A long time ago I traded in the expression "ignorance is bliss" for "Chance favors the prepared mind." It works better for me.
I can see how you might view surgery and surgical training as a source of dread; let me try to provide you with some reassurance.
Uncertainty is an undeniable part of surgical practice. All surgeons would like to care for patients who have no co-morbidities: no asthma, no heart disease, no sleep apnea, no kidney dysfunction, no cirrhosis. We want patients who are young, take no medications, and who run 10K's for fun, because we know they have the constitution to get through whatever physiologic challenges might come up in the course of a hospital stay. Alas, healthy people do not need surgery. Only sick ones do. And I take care of them.
When I do a colon resection on a patient who is elderly, obese, hypertensive, who's on twenty medications, and inhalers, and has a walker, and when I'm looking at that anastomosis (the spot where the colon has been seen back together again), and it's tenuous, and yet I've done everything humanly possible to give that anastomosis and that patient the best possible chance to heal, my best effort doesn't placate me. I fret. For the three or four days after that surgery that I wait for that anastomosis to heal, I don't sleep. I lie awake at night, waiting for the phone call that he's got a fever, or tachycardia, or worsening pain. If the patient is nauseated, I wonder - is this it? Are we going to have to go back to the OR? I worry. I agonize.

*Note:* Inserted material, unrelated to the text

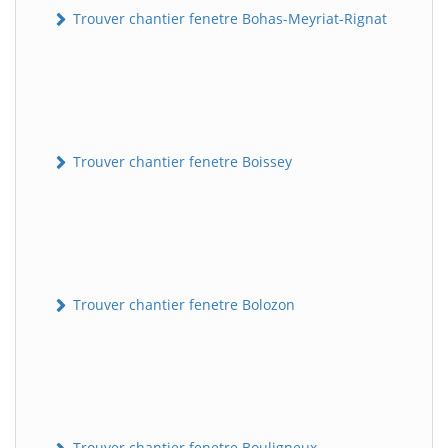
Trouver chantier fenetre Bohas-Meyriat-Rignat
Trouver chantier fenetre Boissey
Trouver chantier fenetre Bolozon
Trouver chantier fenetre Bouligneux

And when the patient gets better, the gut works, he chows down on his gross hospital food and tells me he's ready to get out of here, I rejoice. The patient's colon cancer is gone and he can pack his duffel bag of meds and his walker and go back to the life he was living.
How do I take your anxiety away, Emily? All I can tell you is that surgeons are human too, and despite all the bad press about doctors who cut corners and make mistakes and the financial healthcare crisis and superbugs overrunning hospitals, and all the rest of it, doctors DO care. Though no one publicizes it anymore, doctors still go into medicine to heal the sick, to try to help people when they're ill. We spend years of our lives learning how to do that best, how to cure when the patient can be cured, and how to console when they can't.
It should not frighten you that surgeons are human, Emily, it should comfort you. Find a doctor you can talk to, a doctor you feel good about, someone you feel that really cares about you and whom you feel you can trust. That is what doctors need: patients who trust them to do the right thing. That is our stake in the game- the patient wants to be cured, and the surgeon wants to make it happen.